Pro Bowl not worth a serious injury

January, 27, 2014
Jan 27
9:19
AM ET
It’s a safe bet that if new Browns coach Mike Pettine or anyone else in the organization was watching the Pro Bowl, their hearts skipped a beat early in the second quarter.

That was when Josh Gordon ran a reverse and safety T.J. Ward torpedoed Gordon for the tackle. The result sent Gordon flipping head over heels.

Great drama, especially for a practice game.

Except the hit from Ward looked pretty close to the hit that demolished the knee of New England tight end Rob Gronkowski. Had Gordon been planted or extended, the result easily could have been a serious injury to the Browns premier player.

Ward went low, knee level. Just like he did to Gronkowski. Luckily for Gordon and the Browns, Gordon was able to see Ward coming and he jumped just before the hit, which resulted in the flip (the play is at the 50 second mark here).

Which shows the folly of the game, and the folly of the league’s publicity ploy that wound up having teammates play teammates (or teammates playing soon-to-be-free-agent-teammates) in a game that is supposed to approximate preseason play.

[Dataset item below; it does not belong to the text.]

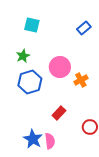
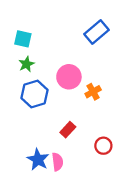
cyan square: (32, 25) -> (23, 39), moved
blue rectangle: (84, 28) -> (96, 32), size x1.5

All the Browns would have needed would have been for the Gordon to be lost for the season with a knee injury in the Pro Bowl.

That it could have happened shows how silly the game has become, prime time draft or no prime time draft. It’s essentially is a Hawaiian vacation to the league’s best players with a sort-of-game at the end of the week, a game where nobody is supposed to get hurt.

Imagine the feelings in Cleveland had Gordon been injured.

The NFL’s newest format received positive reviews -- Tropical Thriller was the way that NFL.com labeled the game, an alliterative form of hyperbole if ever there was one -- but it’s still a practice game.

Gordon’s numbers and the touchdown passes caught by Gordon and Jordan Cameron were impressive. It was a great experience for the Browns six Pro Bowlers -- Gordon, Cameron, Alex Mack, Joe Haden, Joe Thomas and Ward.

But it sure wouldn’t have been worth an injury, especially from a teammate.